Sunday, September 16, 2012


Open invitation to celebrate Malaysia Day with SABM (Saya Anak Bangsa Malaysia)

16 September is Malaysia Day. As in 2011, I celebrated the day with friends at SABM (Saya Anak Bangsa Malaysia). Children from the rural-urban exchange program gave a 30-minute performance of three mimes, an interview on racism and a lively dance to Kate Perry's "Fireworks". Delightful.

The children from SABM's rural-urban exchange program. 

The special guest was Subang jaya assembly woman YB Hannah Yeoh. She was there with her husband Ramachandran Muniandy to speak on "Bangsa Malaysia - Illusion or Reality?" They shared the hassle they encountered at the National Registration Department when they tried to register their first-born as 'Anak Malaysia'. The only options they could tick from on the national registration form were the standard Malay, Chinese, Indian or Other (dan lain-lain). Apparently, they were told by the registration clerk that the computer data system has been programmed to accept only any of four race categories. (Read more here.)

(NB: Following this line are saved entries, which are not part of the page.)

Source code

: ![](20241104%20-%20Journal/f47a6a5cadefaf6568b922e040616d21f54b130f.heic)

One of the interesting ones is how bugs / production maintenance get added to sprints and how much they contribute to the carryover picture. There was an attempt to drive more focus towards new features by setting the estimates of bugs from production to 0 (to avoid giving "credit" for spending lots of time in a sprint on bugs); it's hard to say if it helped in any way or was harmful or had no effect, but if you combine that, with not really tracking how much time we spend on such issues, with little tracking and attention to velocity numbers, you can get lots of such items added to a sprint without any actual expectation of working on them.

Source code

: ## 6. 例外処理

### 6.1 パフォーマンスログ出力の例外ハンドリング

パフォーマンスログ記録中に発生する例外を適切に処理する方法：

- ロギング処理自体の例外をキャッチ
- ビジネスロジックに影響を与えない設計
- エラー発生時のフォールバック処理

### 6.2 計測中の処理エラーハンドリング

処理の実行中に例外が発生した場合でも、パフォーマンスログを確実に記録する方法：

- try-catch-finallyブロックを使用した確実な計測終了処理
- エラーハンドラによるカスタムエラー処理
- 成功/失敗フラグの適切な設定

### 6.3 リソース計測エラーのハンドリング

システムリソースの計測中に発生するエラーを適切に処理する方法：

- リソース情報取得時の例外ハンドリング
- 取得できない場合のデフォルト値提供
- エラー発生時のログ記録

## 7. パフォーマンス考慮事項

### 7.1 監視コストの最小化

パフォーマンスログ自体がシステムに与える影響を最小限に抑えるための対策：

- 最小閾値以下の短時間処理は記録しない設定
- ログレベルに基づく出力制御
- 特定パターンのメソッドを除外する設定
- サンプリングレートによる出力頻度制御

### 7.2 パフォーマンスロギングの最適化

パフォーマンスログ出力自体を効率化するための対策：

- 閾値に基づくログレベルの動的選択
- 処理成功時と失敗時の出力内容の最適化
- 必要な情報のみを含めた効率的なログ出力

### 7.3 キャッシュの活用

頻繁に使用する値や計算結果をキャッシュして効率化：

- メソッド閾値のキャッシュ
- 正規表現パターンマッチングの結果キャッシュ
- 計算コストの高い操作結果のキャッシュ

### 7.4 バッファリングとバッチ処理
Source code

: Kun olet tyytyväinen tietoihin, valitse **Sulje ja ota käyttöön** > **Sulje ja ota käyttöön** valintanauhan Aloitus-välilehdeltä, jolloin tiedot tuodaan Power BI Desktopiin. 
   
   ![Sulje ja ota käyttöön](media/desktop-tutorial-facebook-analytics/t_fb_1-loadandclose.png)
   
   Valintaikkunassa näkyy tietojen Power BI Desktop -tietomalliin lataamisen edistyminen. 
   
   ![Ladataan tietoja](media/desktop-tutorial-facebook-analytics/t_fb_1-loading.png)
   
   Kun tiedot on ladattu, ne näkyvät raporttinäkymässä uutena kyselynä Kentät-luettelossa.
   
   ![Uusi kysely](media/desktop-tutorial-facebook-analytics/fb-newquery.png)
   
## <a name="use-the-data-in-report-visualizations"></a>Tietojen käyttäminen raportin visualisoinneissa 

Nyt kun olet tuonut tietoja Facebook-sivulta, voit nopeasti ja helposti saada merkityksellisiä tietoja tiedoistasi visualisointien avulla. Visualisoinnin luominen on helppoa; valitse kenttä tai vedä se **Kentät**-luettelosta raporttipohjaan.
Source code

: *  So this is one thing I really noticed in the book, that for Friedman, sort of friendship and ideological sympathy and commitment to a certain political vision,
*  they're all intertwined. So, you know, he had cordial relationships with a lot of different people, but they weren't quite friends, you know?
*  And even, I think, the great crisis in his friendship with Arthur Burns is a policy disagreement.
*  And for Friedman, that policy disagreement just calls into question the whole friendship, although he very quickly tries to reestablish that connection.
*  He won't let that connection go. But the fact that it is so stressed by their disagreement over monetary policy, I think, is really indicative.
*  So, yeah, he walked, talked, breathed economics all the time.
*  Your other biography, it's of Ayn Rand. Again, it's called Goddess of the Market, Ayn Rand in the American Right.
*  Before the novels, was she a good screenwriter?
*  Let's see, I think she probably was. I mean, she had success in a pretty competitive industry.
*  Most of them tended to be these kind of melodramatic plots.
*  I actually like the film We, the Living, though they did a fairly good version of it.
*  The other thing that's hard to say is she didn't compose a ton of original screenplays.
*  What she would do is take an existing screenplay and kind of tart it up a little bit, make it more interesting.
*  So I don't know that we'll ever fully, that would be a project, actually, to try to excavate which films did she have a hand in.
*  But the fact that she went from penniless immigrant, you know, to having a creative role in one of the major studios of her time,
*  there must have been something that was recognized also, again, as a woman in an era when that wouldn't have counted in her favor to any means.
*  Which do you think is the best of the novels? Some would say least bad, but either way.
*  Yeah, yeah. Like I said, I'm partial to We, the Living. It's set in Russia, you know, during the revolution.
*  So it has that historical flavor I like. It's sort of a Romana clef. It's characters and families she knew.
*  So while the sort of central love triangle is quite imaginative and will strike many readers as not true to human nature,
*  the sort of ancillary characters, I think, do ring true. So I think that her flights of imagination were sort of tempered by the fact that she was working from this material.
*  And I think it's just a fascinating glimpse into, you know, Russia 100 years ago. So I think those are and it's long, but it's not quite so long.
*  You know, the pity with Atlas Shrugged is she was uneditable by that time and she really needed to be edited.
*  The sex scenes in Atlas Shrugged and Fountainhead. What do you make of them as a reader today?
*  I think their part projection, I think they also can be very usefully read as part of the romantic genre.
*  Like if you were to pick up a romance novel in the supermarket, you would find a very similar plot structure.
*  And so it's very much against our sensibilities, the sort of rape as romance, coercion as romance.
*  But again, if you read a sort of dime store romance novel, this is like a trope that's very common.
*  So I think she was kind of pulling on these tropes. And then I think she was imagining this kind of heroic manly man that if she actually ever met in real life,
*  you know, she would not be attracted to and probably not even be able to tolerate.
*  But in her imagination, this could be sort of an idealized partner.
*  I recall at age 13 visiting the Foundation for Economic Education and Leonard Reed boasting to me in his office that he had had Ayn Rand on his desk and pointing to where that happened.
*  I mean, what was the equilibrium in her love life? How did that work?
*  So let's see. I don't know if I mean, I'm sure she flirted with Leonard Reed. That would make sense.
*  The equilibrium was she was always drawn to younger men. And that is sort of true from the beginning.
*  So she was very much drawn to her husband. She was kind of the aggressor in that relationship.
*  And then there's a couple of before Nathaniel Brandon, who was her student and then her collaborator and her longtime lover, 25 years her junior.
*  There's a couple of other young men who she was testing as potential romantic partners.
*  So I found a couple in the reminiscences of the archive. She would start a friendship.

Anyone would have thought that in this era of digital technology, it would be easy enough to set up a national registration system that allows parents to register their child of mixed parentage as 'anak Malaysia' or just 'Malaysian'. So why hasn't this been done? Is there any political agenda behind this?

The open dialogue session with Hannah after her talk. One can feel the frustration that she and her husband went through to try and register their first child as a Malaysian.

If your mother is Chinese and your father is Malayalee, what would you tick under 'bangsa'? What if you are of Portuguese, Javanese and Kadazan descent? Why does race take precedence over nationality?

Where do I tick if I am of mixed parentage but born in Malaysia to third generation Malaysians?

To be classified under 'Other' is so insulting and demeaning, said a member of the audience during the dialogue session. It's like being lumped together with other nameless people without any identity. It hurts one's pride to have one's ethnicity completely removed from mention in official records.

We are all Malaysians first. (From wilsonbeh)

1 comment:

Starmandala said...

The powerful and privileged may have started out being among the smartest (or a least their ancestors must have been pretty cunning and ruthless)... but it appears that over time the elite tend to degenerate rapidly and become isolated from what's really happening beyond their luxurious cocoons. Just look at a typical BN cabinet minister - arrogant, smug and dismissive of and disinterested in any project they can't personally profit from - and it becomes obvious why no positive reforms can occur while they're in power.